(This entry is special because Emily bravely wrote this 3 weeks before the birth of her new baby boy Joshua Mark Brown. We welcome him to the world!)
In deciding what to write I guess ‘birth’ is the upper most
thing in my mind (seeing as I am due to give birth in 3 weeks – or will have
given birth by the time you read this!!).
I am so acutely aware that when we look at people around us
we see the ‘perfect’ side of their life - we see the ‘happy family’. Sometimes this is the true picture, but
we often don’t see the pain that people have or have gone through.

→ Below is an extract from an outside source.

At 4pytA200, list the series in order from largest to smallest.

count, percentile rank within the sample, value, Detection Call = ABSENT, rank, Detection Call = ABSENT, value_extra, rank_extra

Many people won’t be aware of the traumatic birth I had with my son, Joel. It was one of the scariest
times of my life – but the worst part was feeling like God had left me. The God I had known, who had always
been so good to me, always been so gracious had suddenly let me go through
something very traumatic. I know
for many of us we were brought up not to think like this – but I absolutely
screamed out to God ‘Why, why me?!’ ‘How could you let this happen?!’. I have always loved God with everything
and walked so closely with him in my life – and for that to suddenly feel like
it was gone was the worst. I felt
everything I had based my life on was suddenly a lie……
Through screaming out to a God whose character I no longer
knew or trusted was where my healing came. I believe in complete honesty before God, as He knows what
we are thinking/feeling anyway, and although I knew how I felt would have
offended many Christians, I knew God would be able to handle my doubts.

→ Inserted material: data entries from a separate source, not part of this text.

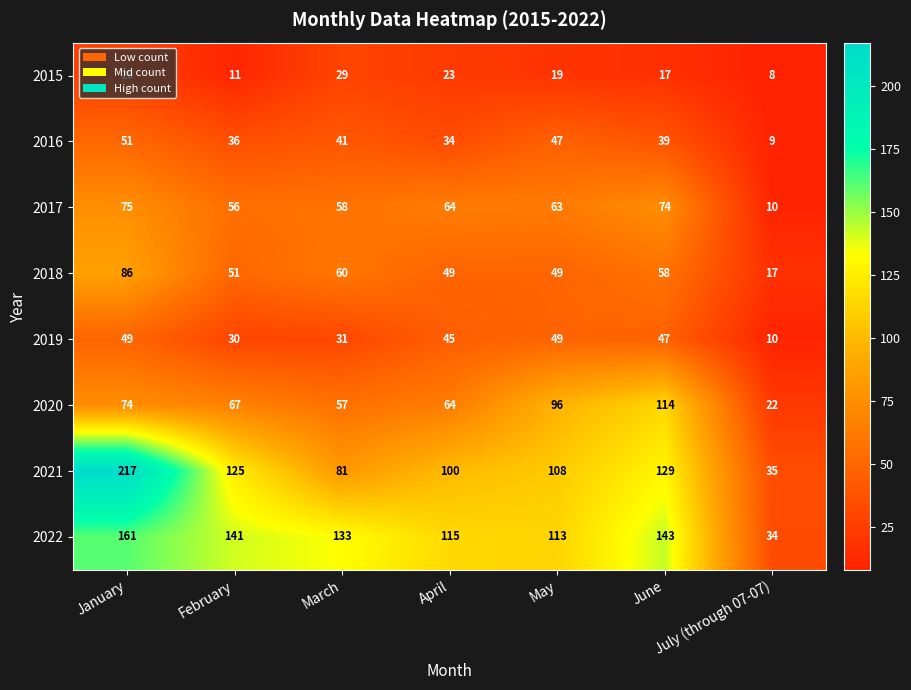

At which category does the chart reach its minimum across all series?

July (through 07-07)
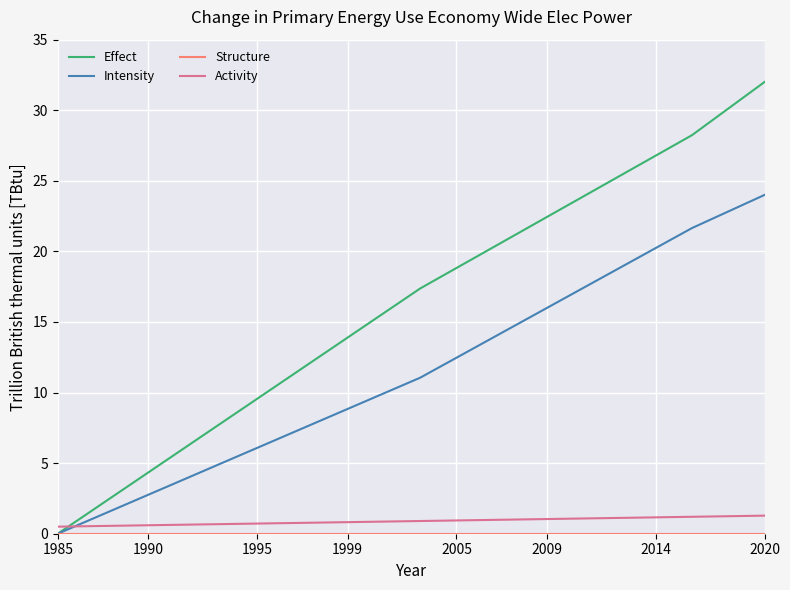

Which series has the largest total across all categories?

Effect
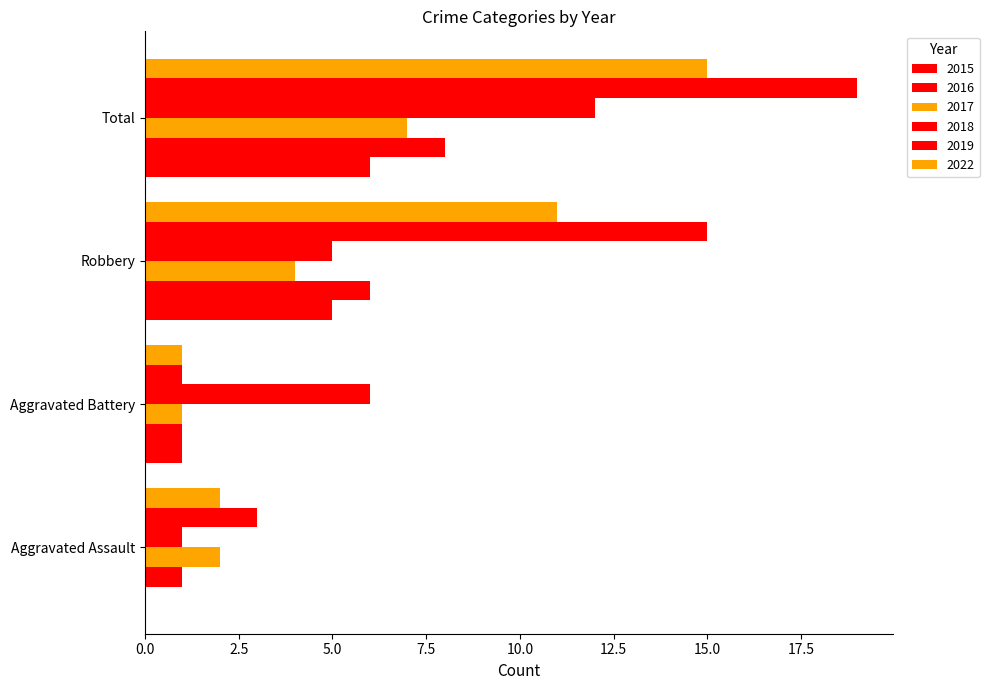

What is the average value of the 2016 series?

4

It was somehow in this time that something very personal happened for me. I saw a picture in my mind. It was of Jesus in the room with me
after Joel’s birth as I was having complications. In this picture in my mind, Jesus was there and he said to the enemy ‘Stop – that is
enough – no more’. The gift of this
picture was that I saw Jesus was for me; Jesus was the one who healed me; Jesus was
completely sovereign over the whole thing.
Yes, I know that the situation was still allowed to happen –
but now I thank God for this because my understanding of who he is and his
character has been completely altered and is more correct! I now fear less and am less anxious
because I know that whatever trauma may come my way, no matter how painful, I
WILL get through it because God is on my side.
Traumatic things can happen to each of us – if we call out to God in honesty, He will show us who he truly is. Don’t be afraid to tell God if you
blame Him – but never stop talking to Him - let Him reveal to you His love for you and how he is not to blame. Hold onto the God you see in these
blogs, even though you may not even be sure this God exists, He will show you
that He truly does exist and is FOR you!